In Vietnam, there are two important concepts related to taxation: “taxable income” and “assessable income.” Here are the basic differences between these two concepts:
• This is the amount on which an individual or business is required to pay taxes. It serves as the basis for determining assessable income.
• Taxable income includes all legitimate sources of income, such as salaries, business profits, bank interest, rental income, bonuses, inheritance, and other forms of income.
• Based on the taxable income, individuals or businesses will calculate the tax to be paid according to the prescribed tax rates. According to Article 2 of Circular 111/2013/TT-BTC, taxable income includes income from wages, salaries; business operations; capital investment; capital transfer; real estate transfer; lottery winnings; copyrights; trademarks; inheritance; and gifts.
• Calculating the amount of tax to be paid is the process of determining the actual amount to be paid based on the taxable income.
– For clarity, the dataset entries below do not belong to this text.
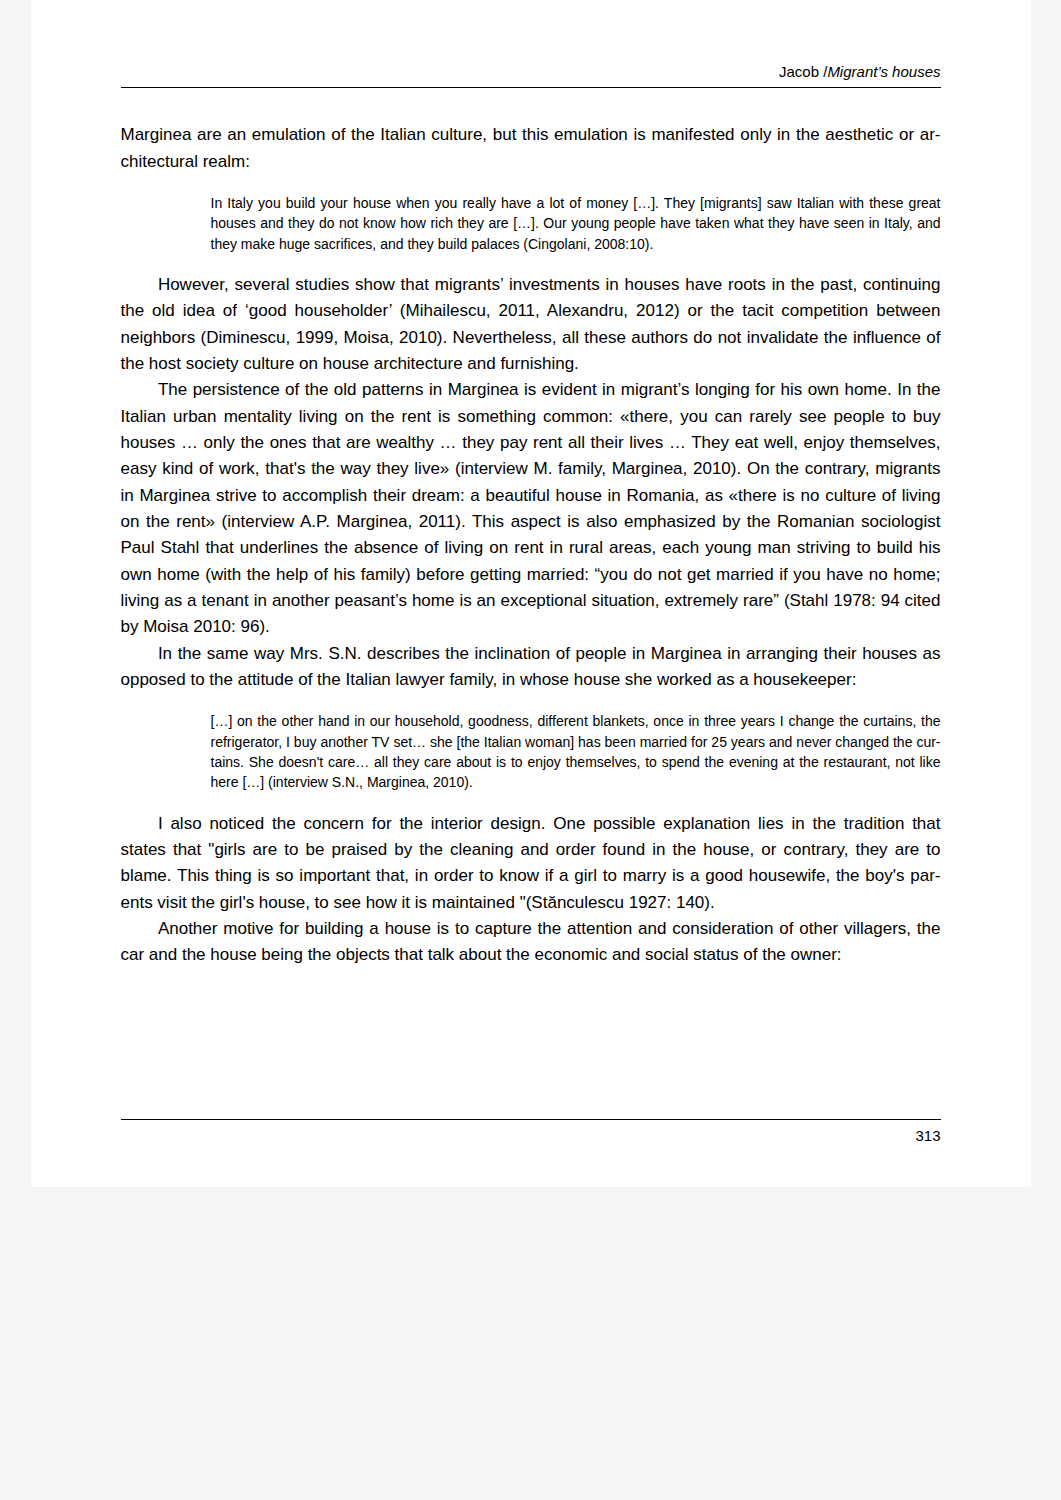Jacob /Migrant’s houses
Marginea are an emulation of the Italian culture, but this emulation is manifested only in the aesthetic or architectural realm:
In Italy you build your house when you really have a lot of money […]. They [migrants] saw Italian with these great houses and they do not know how rich they are […]. Our young people have taken what they have seen in Italy, and they make huge sacrifices, and they build palaces (Cingolani, 2008:10).
However, several studies show that migrants’ investments in houses have roots in the past, continuing the old idea of ‘good householder’ (Mihailescu, 2011, Alexandru, 2012) or the tacit competition between neighbors (Diminescu, 1999, Moisa, 2010). Nevertheless, all these authors do not invalidate the influence of the host society culture on house architecture and furnishing.
The persistence of the old patterns in Marginea is evident in migrant’s longing for his own home. In the Italian urban mentality living on the rent is something common: «there, you can rarely see people to buy houses … only the ones that are wealthy … they pay rent all their lives … They eat well, enjoy themselves, easy kind of work, that's the way they live» (interview M. family, Marginea, 2010). On the contrary, migrants in Marginea strive to accomplish their dream: a beautiful house in Romania, as «there is no culture of living on the rent» (interview A.P. Marginea, 2011). This aspect is also emphasized by the Romanian sociologist Paul Stahl that underlines the absence of living on rent in rural areas, each young man striving to build his own home (with the help of his family) before getting married: “you do not get married if you have no home; living as a tenant in another peasant’s home is an exceptional situation, extremely rare” (Stahl 1978: 94 cited by Moisa 2010: 96).
In the same way Mrs. S.N. describes the inclination of people in Marginea in arranging their houses as opposed to the attitude of the Italian lawyer family, in whose house she worked as a housekeeper:
[…] on the other hand in our household, goodness, different blankets, once in three years I change the curtains, the refrigerator, I buy another TV set… she [the Italian woman] has been married for 25 years and never changed the curtains. She doesn't care… all they care about is to enjoy themselves, to spend the evening at the restaurant, not like here […] (interview S.N., Marginea, 2010).
I also noticed the concern for the interior design. One possible explanation lies in the tradition that states that "girls are to be praised by the cleaning and order found in the house, or contrary, they are to blame. This thing is so important that, in order to know if a girl to marry is a good housewife, the boy's parents visit the girl's house, to see how it is maintained "(Stănculescu 1927: 140).
Another motive for building a house is to capture the attention and consideration of other villagers, the car and the house being the objects that talk about the economic and social status of the owner:
313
• When calculating taxes, there are certain exemptions, deductions, and allowances applied to reduce the amount of tax payable. The most common examples are social insurance, health insurance, and professional liability insurance that businesses must contribute to for employees or self-employed individuals.
• Exemptions and deductions can include personal allowances, dependents, tax deductions for businesses such as investments, operating expenses, and other special incentive policies as prescribed by tax laws.
It is important to note that voluntary health insurance purchased by employees themselves is not deductible from taxable personal income, and if a business contributes to insurance for employees exceeding the legal limit of 21.5%, it is welcomed but the excess amount will not be considered for deductions when calculating assessable income.
In essence, taxable income is the total income considered for tax calculation, while assessable income is the taxable income after applying exemptions, deductions, and other allowances. Taxes are calculated based on assessable income.
The formulas for determining assessable income for different individuals depend on whether they are resident or non-resident individuals and the type of taxable income.
The formula relating taxable income to assessable income is: Assessable income = Taxable income – Deductions and exemptions from taxable income.